The first line of input contains two integers separated by a space: the number of vertices |V| (1<=|V|<=50), and the number of edges |E| (0<=|E|<=100). The next |E| lines each describes an undirected edge. An edge is described by three integers separated by space: the end-points u and v (0<=u, v<=|V|-1), and the cost w(u,v) (0<=w(u,v)<=1000). The last line of input contains the source-destination s and t (0<=s, t<=|V|-1) separated by space.

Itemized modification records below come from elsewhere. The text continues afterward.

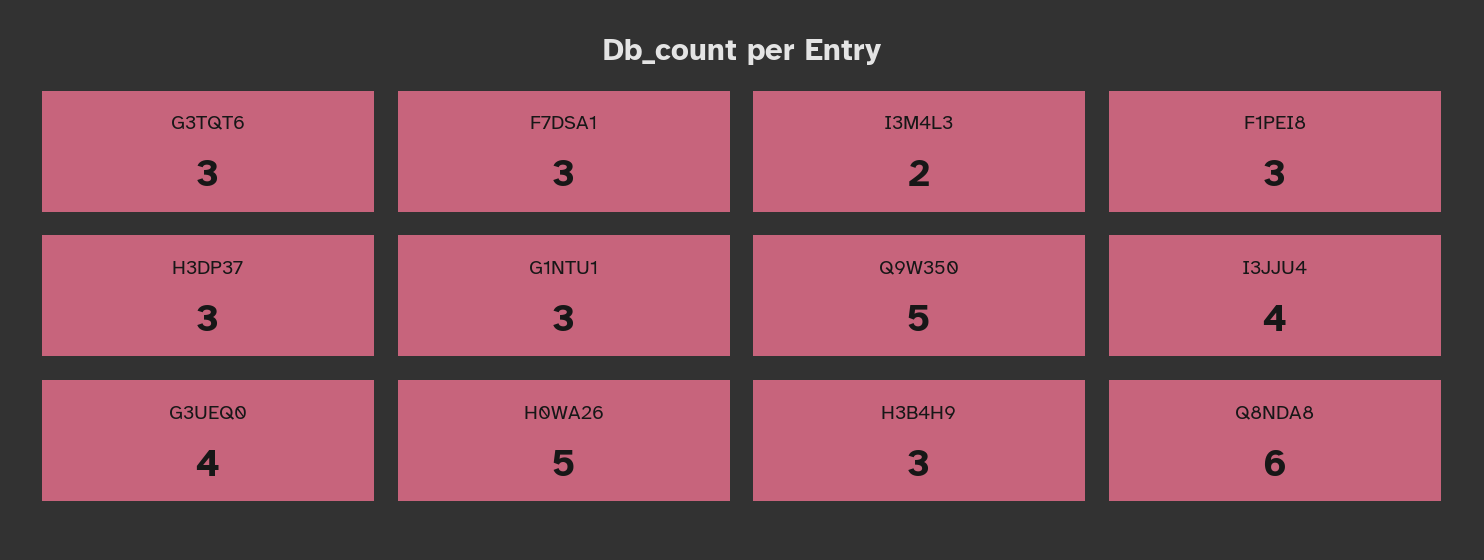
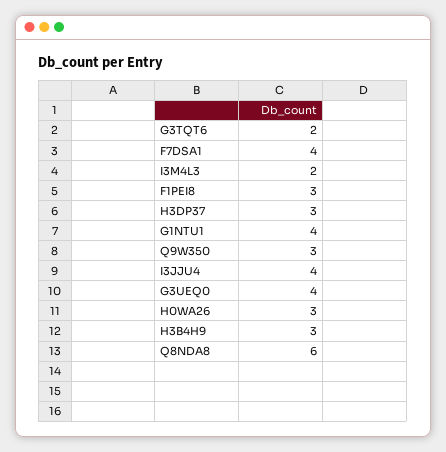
G3TQT6: 3 -> 2
F7DSA1: 3 -> 4
G1NTU1: 3 -> 4
Q9W350: 5 -> 3
H0WA26: 5 -> 3

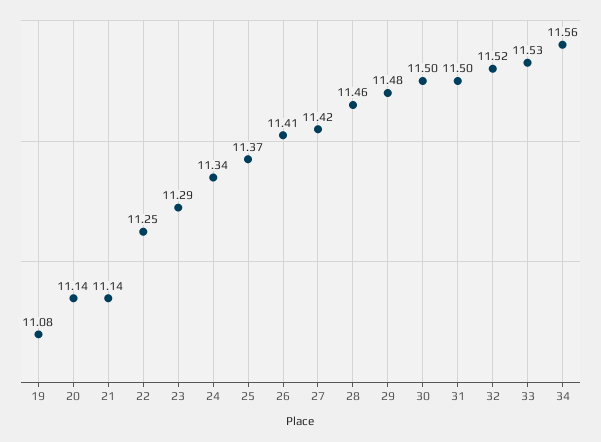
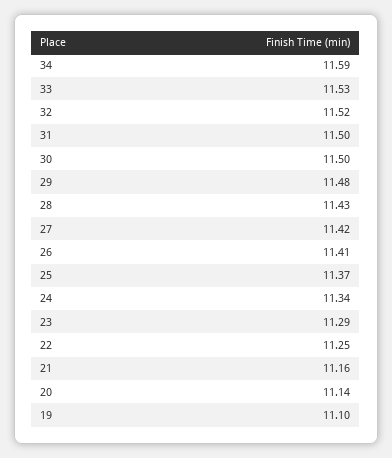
19: 11.08 -> 11.1
21: 11.14 -> 11.16
28: 11.46 -> 11.43
34: 11.56 -> 11.59

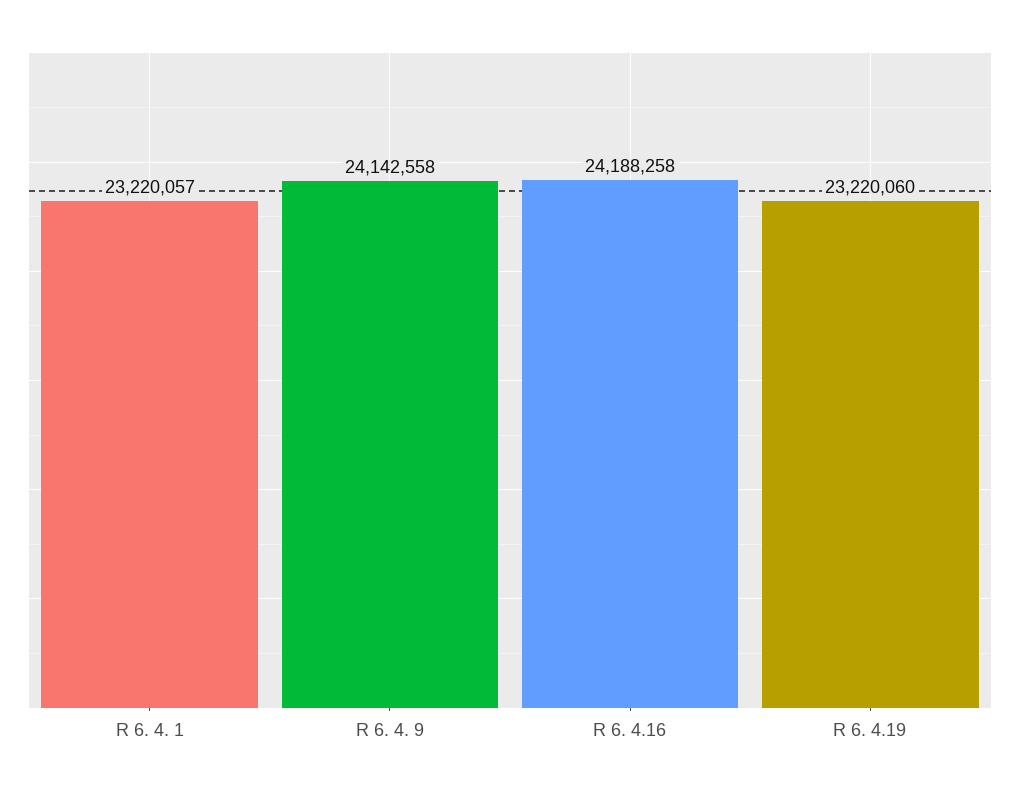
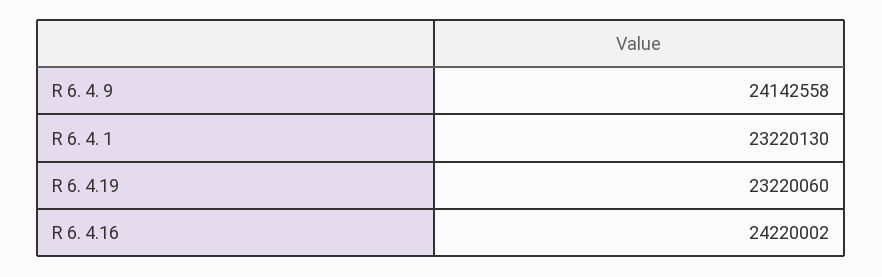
R 6. 4. 1: 23220057 -> 23220130
R 6. 4.16: 24188258 -> 24220002

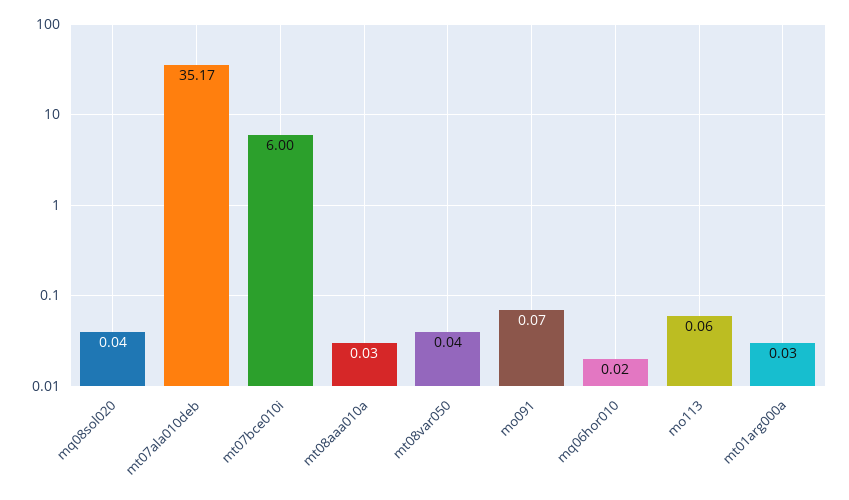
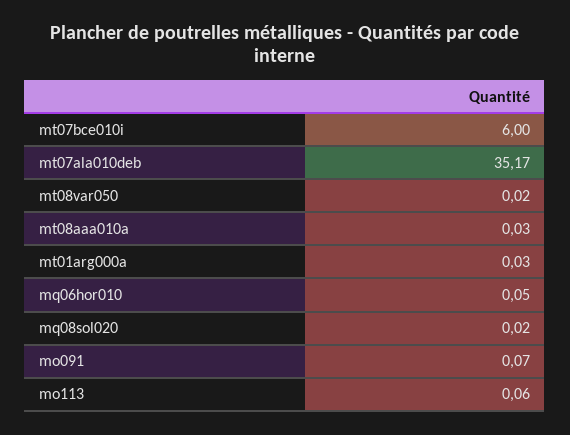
mq08sol020: 0.04 -> 0.02
mt08var050: 0.04 -> 0.02
mq06hor010: 0.02 -> 0.05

Your program should print two lines. In the first line, output the cost of the optimal path computed by your algorithm. In the second line, output the sequence of vertices in the path (for details, see the problem description) separated by spaces. Do not print an extra space after the last vertex in the sequence; do print a newline after the sequence. You can assume that there will always be a solution.
Sample Input
Sample Output
13 13
0 1 2
1 3 4
3 6 12
6 7 2
0 4 3
4 2 2
2 5 7
5 7 8
7 10 3
10 12 2
7 9 1
9 11 1
11 12 3
0 12
25
0 1 3 6 7 10 12
5 5
0 1 1
1 2 2
2 4 2
0 3 4
3 4 1
0 4
5
0 3 4
5 5
3 4 1
2 4 2
0 1 1
1 2 2
0 3 4
2 1
2
2 1
Like in the previous homework, we will use the AutoGradr (https://app.autogradr.com/) for grading your programs. Please submit your code in the “Homework 4: LSFESP” project. The project will be posted in the site 2 weeks before the deadline. The submission rules will remain the same as before.